France.com, Inc. argued that the act providing the basis for its suit was the French State’s use of “France.com” to offer tourist services and to sell advertisements. However, the appellate court rejected this argument. It considered that all claimed damages stemmed from the French judgment holding that the domain “France.com” belongs to the French State—and not from a commercial activity of the latter. Thus, the court concluded that the “commercial activity” exception provided for in the FSIA did not apply here.

  • Article 28 U.S.C. § 1605(a)(3) provides that the “expropriation” exception applies when property is taken in violation of international law and that property is (a) present in the US in connection with a commercial activity carried out in the US by the foreign state; or (b) owned or operated by an agency or institution of the foreign state engaged in a commercial activity in the US.
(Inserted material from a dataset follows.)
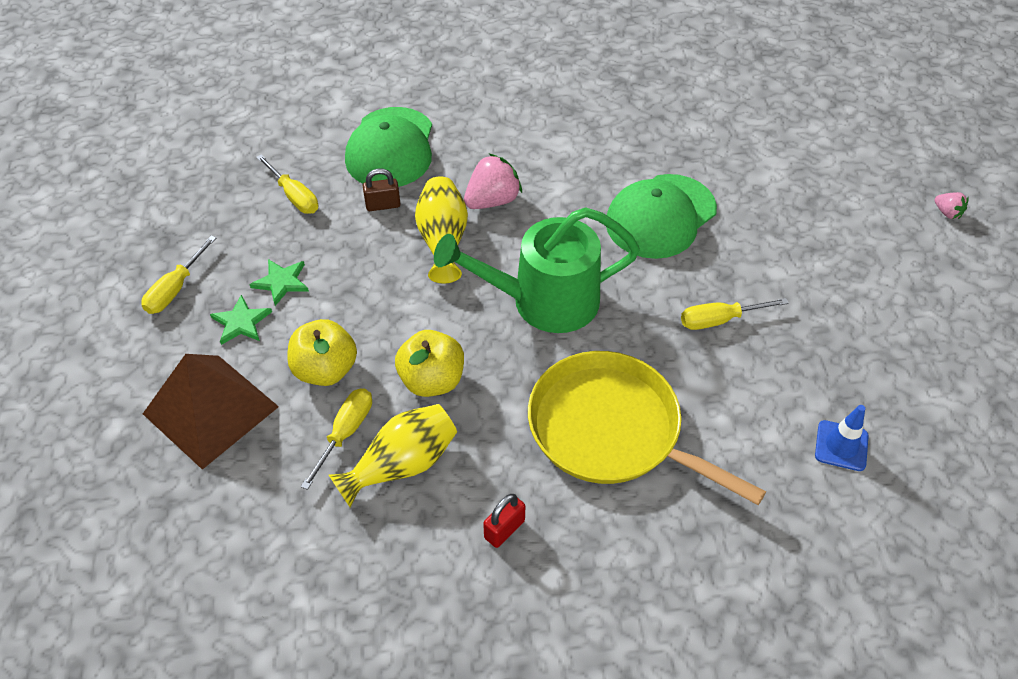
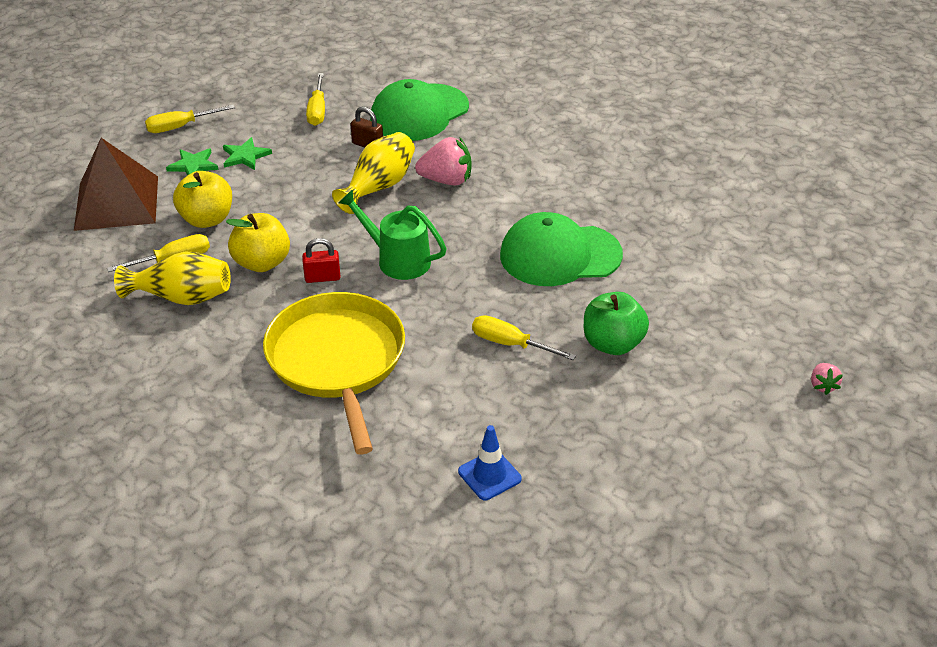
camera: 40 degrees right, 10 degrees down
(504, 529) = (194, 370): red padlock -> red padlock (322, 277)
(544, 301) = (397, 260): green watering can -> green watering can, size x0.65
(786, 270) = (612, 344): none -> green apple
According to the court, it is unclear whether the alleged conduct qualifies as an “expropriation” for FSIA purposes, since the French State did not engage in the nationalization of the website France.com, nor did it take the property through eminent domain. In any event, even if the French State may have engaged in some form of expropriation, the court found no violation of international law, as required for the exception to apply. Therefore, the court rejected the application of the “expropriation” exception under the FSIA.

For these reasons, the appellate court reversed the judgment of the district court and dismissed the claim for lack of subject matter jurisdiction under the FSIA.

The court order to transfer a domain name validly registered more than 20 years ago by a private individual in favor of the French state has generated much controversy. Indeed, the public authorities that in 2015 claimed ownership of “France.com” are the same that had publicly rewarded and praised the role played by the company France.com, Inc. The case also raised several legal questions such as (i) whether the French courts are competent to determine that the domain name “France.com” is owned by France; or (ii) whether the transfer of the domain name constitutes an act of expropriation and, consequently, the owner company should receive some kind of compensation, considering the significant losses.

At present, the appeal filed against the judgment of the Cour d’Appel de Paris by the Company is pending before the Cour de Cassation, so this conflict has not yet ended. In any case, we will be watching any developments—especially whether the Cour de Cassation finally confirms the French State’s ownership of the “France.com” domain name.